Task details
Without any images, output the records below verbatim.

»»

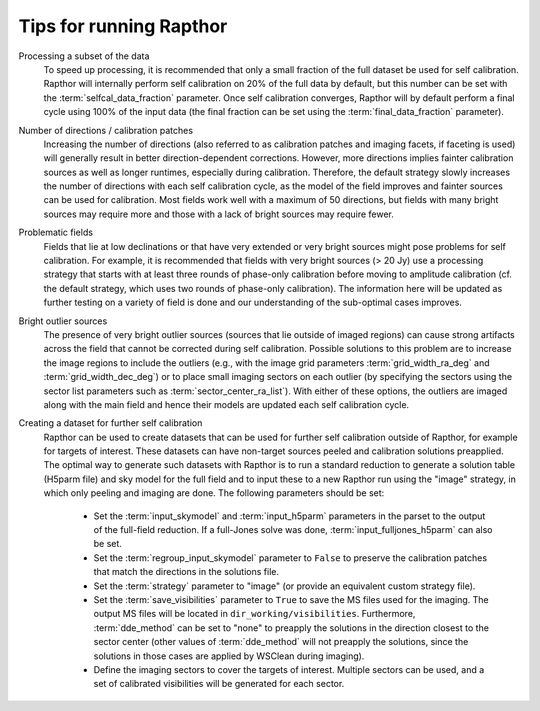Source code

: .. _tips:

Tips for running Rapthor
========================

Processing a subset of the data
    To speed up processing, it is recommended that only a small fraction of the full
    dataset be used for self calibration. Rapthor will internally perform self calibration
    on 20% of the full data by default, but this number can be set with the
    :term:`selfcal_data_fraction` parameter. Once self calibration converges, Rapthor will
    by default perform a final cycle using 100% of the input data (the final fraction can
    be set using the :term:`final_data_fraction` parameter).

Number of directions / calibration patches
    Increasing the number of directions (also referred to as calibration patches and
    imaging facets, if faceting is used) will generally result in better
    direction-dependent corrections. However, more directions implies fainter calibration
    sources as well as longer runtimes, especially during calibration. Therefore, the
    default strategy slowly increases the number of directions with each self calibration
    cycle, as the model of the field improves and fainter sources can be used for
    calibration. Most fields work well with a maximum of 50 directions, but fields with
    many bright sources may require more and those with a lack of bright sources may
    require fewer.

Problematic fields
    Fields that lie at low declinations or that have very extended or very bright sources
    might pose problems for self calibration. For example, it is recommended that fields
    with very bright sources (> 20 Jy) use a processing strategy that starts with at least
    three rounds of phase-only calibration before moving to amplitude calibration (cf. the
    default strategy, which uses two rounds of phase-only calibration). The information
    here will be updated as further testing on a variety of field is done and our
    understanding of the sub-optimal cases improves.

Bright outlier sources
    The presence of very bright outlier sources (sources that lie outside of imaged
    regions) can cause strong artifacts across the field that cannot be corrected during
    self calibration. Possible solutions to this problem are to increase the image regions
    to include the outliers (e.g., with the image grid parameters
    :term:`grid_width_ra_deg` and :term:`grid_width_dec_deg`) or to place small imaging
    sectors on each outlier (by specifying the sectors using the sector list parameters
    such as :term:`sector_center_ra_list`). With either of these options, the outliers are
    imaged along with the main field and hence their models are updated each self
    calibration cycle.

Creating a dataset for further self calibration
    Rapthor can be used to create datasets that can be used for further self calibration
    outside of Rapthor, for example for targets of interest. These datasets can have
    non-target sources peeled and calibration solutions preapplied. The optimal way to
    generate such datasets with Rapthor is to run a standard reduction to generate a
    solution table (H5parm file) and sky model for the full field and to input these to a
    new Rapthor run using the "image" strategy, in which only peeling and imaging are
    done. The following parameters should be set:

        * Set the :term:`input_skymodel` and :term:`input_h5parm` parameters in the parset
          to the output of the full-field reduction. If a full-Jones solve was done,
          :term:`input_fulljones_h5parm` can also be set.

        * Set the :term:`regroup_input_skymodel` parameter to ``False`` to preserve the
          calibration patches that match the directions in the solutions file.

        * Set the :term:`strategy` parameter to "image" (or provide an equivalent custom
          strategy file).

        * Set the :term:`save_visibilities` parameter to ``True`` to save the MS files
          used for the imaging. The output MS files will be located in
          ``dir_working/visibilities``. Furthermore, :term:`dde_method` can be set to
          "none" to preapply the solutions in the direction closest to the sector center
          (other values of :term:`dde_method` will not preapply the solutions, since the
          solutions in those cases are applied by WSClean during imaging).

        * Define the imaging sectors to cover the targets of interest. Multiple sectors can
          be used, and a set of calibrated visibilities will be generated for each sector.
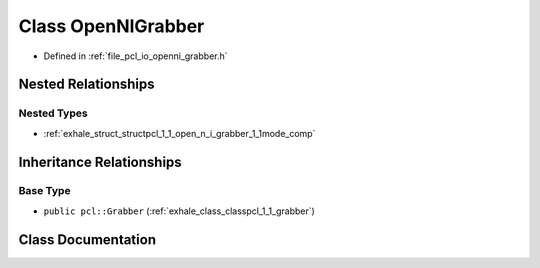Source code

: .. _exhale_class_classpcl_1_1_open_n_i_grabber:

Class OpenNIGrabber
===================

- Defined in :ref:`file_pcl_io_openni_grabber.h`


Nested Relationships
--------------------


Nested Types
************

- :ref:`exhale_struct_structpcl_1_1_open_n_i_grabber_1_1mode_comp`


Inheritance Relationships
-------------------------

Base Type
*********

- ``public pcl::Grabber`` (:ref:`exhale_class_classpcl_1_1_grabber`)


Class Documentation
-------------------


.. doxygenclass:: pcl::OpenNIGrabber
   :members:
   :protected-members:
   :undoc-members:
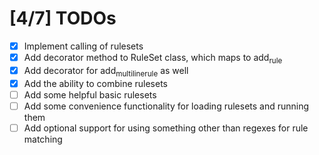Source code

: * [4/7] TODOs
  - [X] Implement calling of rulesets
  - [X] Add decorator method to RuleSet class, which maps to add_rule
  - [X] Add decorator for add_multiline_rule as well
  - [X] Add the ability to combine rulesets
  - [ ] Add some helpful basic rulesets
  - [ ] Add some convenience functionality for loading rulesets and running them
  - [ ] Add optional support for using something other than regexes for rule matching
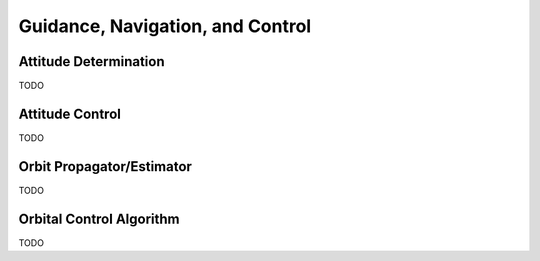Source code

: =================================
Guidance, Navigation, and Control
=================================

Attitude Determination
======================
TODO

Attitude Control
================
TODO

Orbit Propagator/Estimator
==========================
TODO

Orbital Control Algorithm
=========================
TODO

««

Your solution
Source code

: .. _tips:

Tips for running Rapthor
========================

Processing a subset of the data
    To speed up processing, it is recommended that only a small fraction of the full
    dataset be used for self calibration. Rapthor will internally perform self calibration
    on 20% of the full data by default, but this number can be set with the
    :term:`selfcal_data_fraction` parameter. Once self calibration converges, Rapthor will
    by default perform a final cycle using 100% of the input data (the final fraction can
    be set using the :term:`final_data_fraction` parameter).

Number of directions / calibration patches
    Increasing the number of directions (also referred to as calibration patches and
    imaging facets, if faceting is used) will generally result in better
    direction-dependent corrections. However, more directions implies fainter calibration
    sources as well as longer runtimes, especially during calibration. Therefore, the
    default strategy slowly increases the number of directions with each self calibration
    cycle, as the model of the field improves and fainter sources can be used for
    calibration. Most fields work well with a maximum of 50 directions, but fields with
    many bright sources may require more and those with a lack of bright sources may
    require fewer.

Problematic fields
    Fields that lie at low declinations or that have very extended or very bright sources
    might pose problems for self calibration. For example, it is recommended that fields
    with very bright sources (> 20 Jy) use a processing strategy that starts with at least
    three rounds of phase-only calibration before moving to amplitude calibration (cf. the
    default strategy, which uses two rounds of phase-only calibration). The information
    here will be updated as further testing on a variety of field is done and our
    understanding of the sub-optimal cases improves.

Bright outlier sources
    The presence of very bright outlier sources (sources that lie outside of imaged
    regions) can cause strong artifacts across the field that cannot be corrected during
    self calibration. Possible solutions to this problem are to increase the image regions
    to include the outliers (e.g., with the image grid parameters
    :term:`grid_width_ra_deg` and :term:`grid_width_dec_deg`) or to place small imaging
    sectors on each outlier (by specifying the sectors using the sector list parameters
    such as :term:`sector_center_ra_list`). With either of these options, the outliers are
    imaged along with the main field and hence their models are updated each self
    calibration cycle.

Creating a dataset for further self calibration
    Rapthor can be used to create datasets that can be used for further self calibration
    outside of Rapthor, for example for targets of interest. These datasets can have
    non-target sources peeled and calibration solutions preapplied. The optimal way to
    generate such datasets with Rapthor is to run a standard reduction to generate a
    solution table (H5parm file) and sky model for the full field and to input these to a
    new Rapthor run using the "image" strategy, in which only peeling and imaging are
    done. The following parameters should be set:

        * Set the :term:`input_skymodel` and :term:`input_h5parm` parameters in the parset
          to the output of the full-field reduction. If a full-Jones solve was done,
          :term:`input_fulljones_h5parm` can also be set.

        * Set the :term:`regroup_input_skymodel` parameter to ``False`` to preserve the
          calibration patches that match the directions in the solutions file.

        * Set the :term:`strategy` parameter to "image" (or provide an equivalent custom
          strategy file).

        * Set the :term:`save_visibilities` parameter to ``True`` to save the MS files
          used for the imaging. The output MS files will be located in
          ``dir_working/visibilities``. Furthermore, :term:`dde_method` can be set to
          "none" to preapply the solutions in the direction closest to the sector center
          (other values of :term:`dde_method` will not preapply the solutions, since the
          solutions in those cases are applied by WSClean during imaging).

        * Define the imaging sectors to cover the targets of interest. Multiple sectors can
          be used, and a set of calibrated visibilities will be generated for each sector.
Source code

: .. _exhale_class_classpcl_1_1_open_n_i_grabber:

Class OpenNIGrabber
===================

- Defined in :ref:`file_pcl_io_openni_grabber.h`


Nested Relationships
--------------------


Nested Types
************

- :ref:`exhale_struct_structpcl_1_1_open_n_i_grabber_1_1mode_comp`


Inheritance Relationships
-------------------------

Base Type
*********

- ``public pcl::Grabber`` (:ref:`exhale_class_classpcl_1_1_grabber`)


Class Documentation
-------------------


.. doxygenclass:: pcl::OpenNIGrabber
   :members:
   :protected-members:
   :undoc-members:
Source code

: * [4/7] TODOs
  - [X] Implement calling of rulesets
  - [X] Add decorator method to RuleSet class, which maps to add_rule
  - [X] Add decorator for add_multiline_rule as well
  - [X] Add the ability to combine rulesets
  - [ ] Add some helpful basic rulesets
  - [ ] Add some convenience functionality for loading rulesets and running them
  - [ ] Add optional support for using something other than regexes for rule matching
Source code

: =================================
Guidance, Navigation, and Control
=================================

Attitude Determination
======================
TODO

Attitude Control
================
TODO

Orbit Propagator/Estimator
==========================
TODO

Orbital Control Algorithm
=========================
TODO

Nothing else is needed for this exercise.